[Opening Record set section]

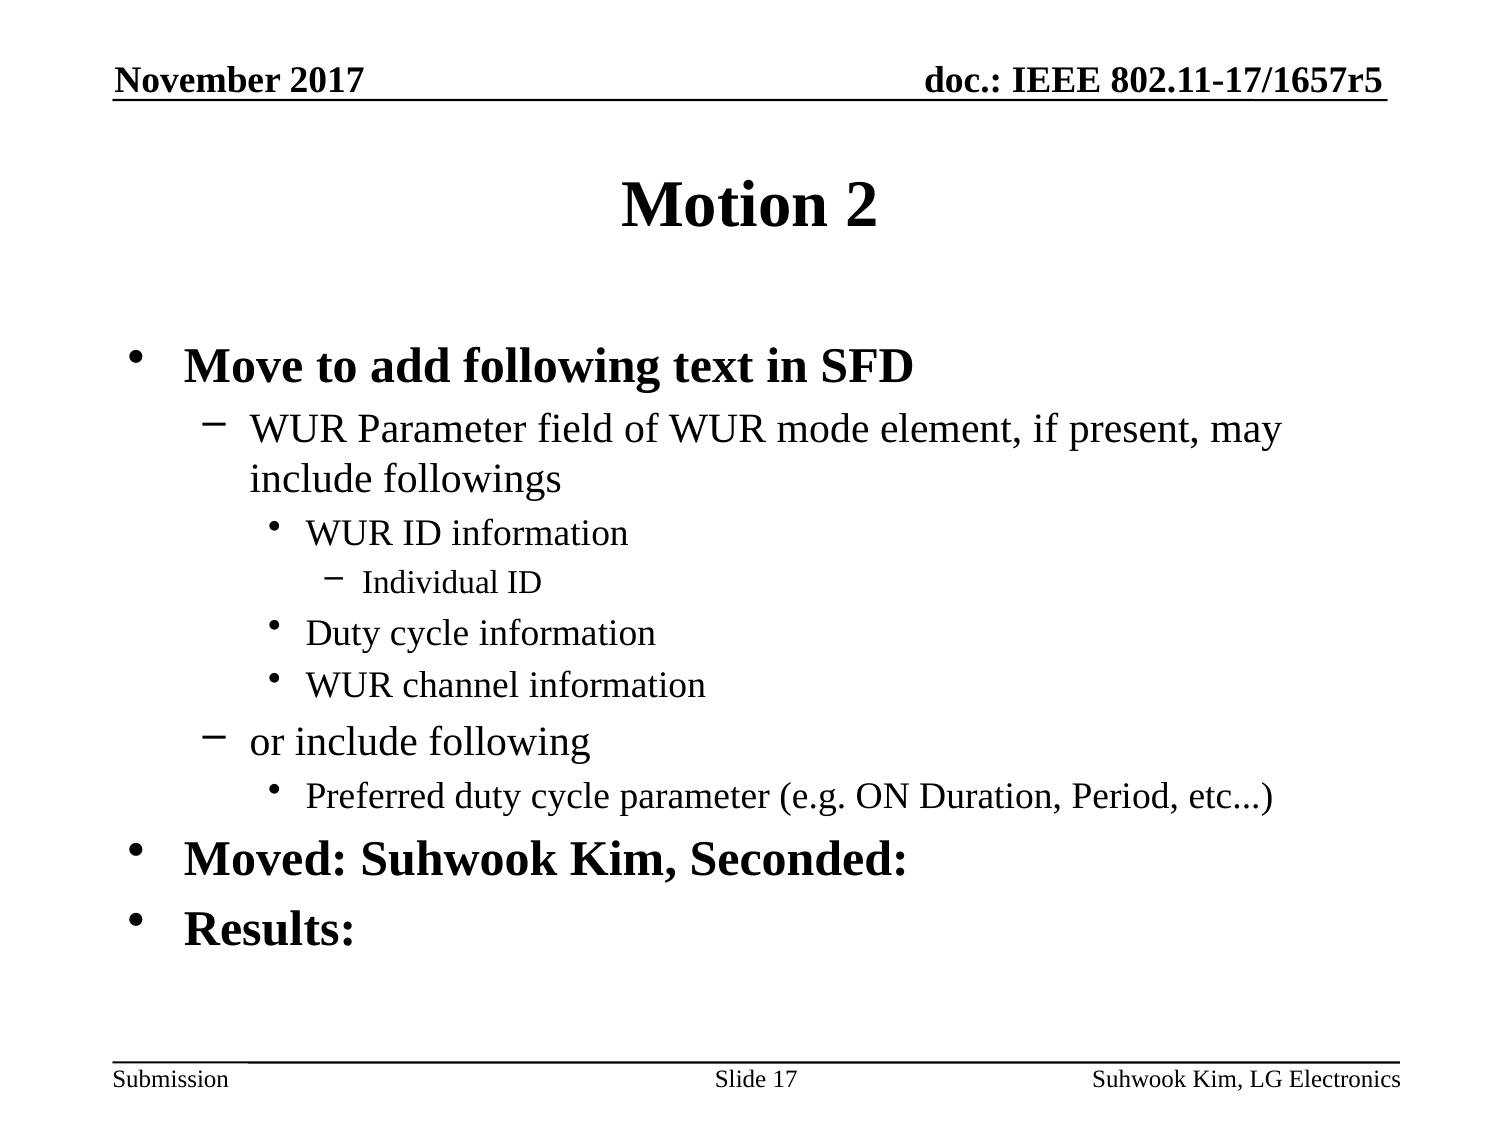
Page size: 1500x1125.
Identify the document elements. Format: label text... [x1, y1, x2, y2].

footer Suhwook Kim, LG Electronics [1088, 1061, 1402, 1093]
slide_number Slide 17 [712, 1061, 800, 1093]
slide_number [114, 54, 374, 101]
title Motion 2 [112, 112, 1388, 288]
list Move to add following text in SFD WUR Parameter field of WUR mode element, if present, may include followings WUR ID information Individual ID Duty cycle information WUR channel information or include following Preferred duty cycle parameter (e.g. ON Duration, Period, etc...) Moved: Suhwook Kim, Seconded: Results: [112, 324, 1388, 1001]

[Closing Record set section]
[Opening Record set section]

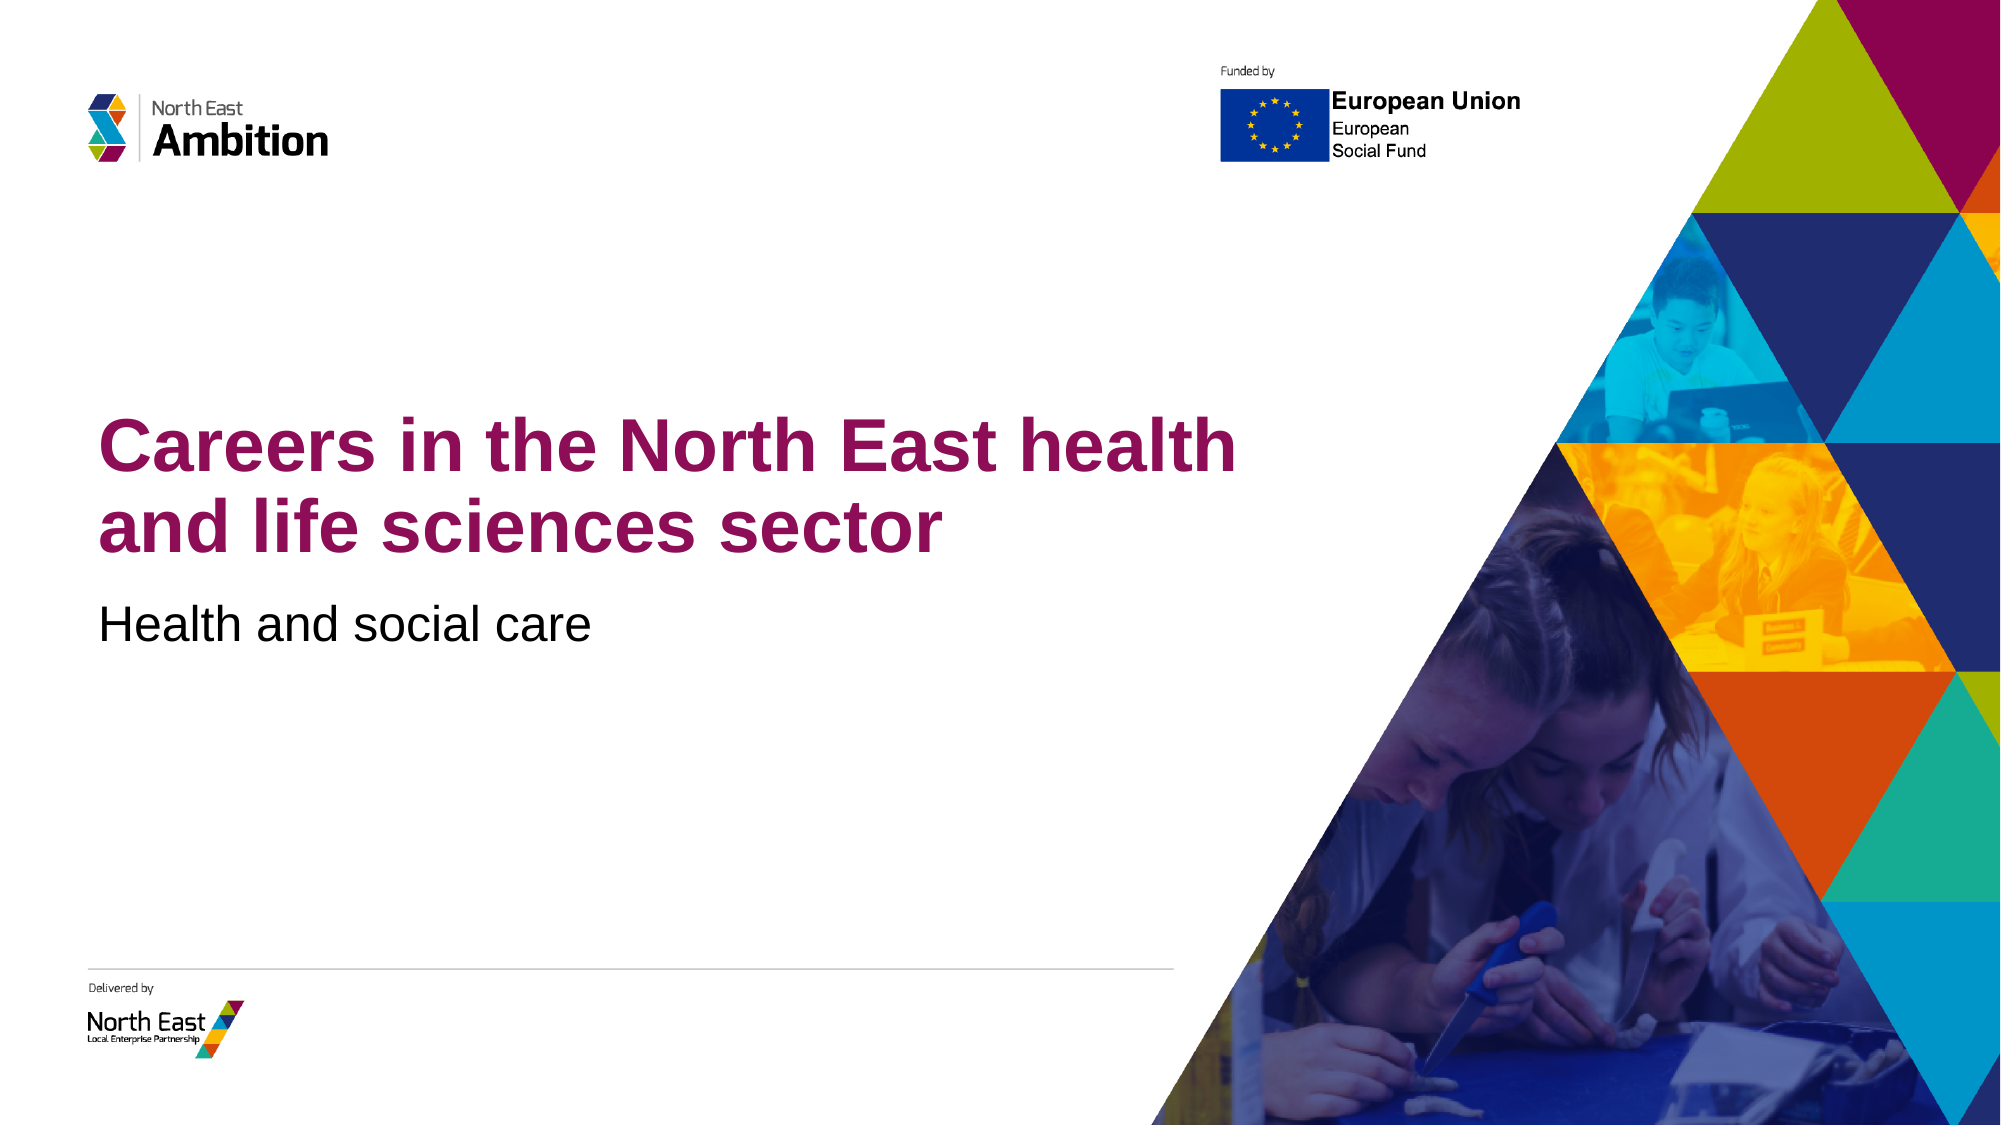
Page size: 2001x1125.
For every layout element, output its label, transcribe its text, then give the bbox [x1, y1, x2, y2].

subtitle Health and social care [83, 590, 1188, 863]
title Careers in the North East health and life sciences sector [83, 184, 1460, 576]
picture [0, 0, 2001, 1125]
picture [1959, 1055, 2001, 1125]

[Closing Record set section]
[Opening Record set section]

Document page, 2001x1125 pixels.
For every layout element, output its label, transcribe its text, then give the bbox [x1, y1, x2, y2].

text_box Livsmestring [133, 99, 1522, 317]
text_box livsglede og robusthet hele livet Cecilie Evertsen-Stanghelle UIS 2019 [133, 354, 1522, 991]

[Closing Record set section]

Look for "size" in each line of the material, then copy the lines where it is found.

**Exercise output:**
Page size: 1500x1125.
Page size: 2001x1125.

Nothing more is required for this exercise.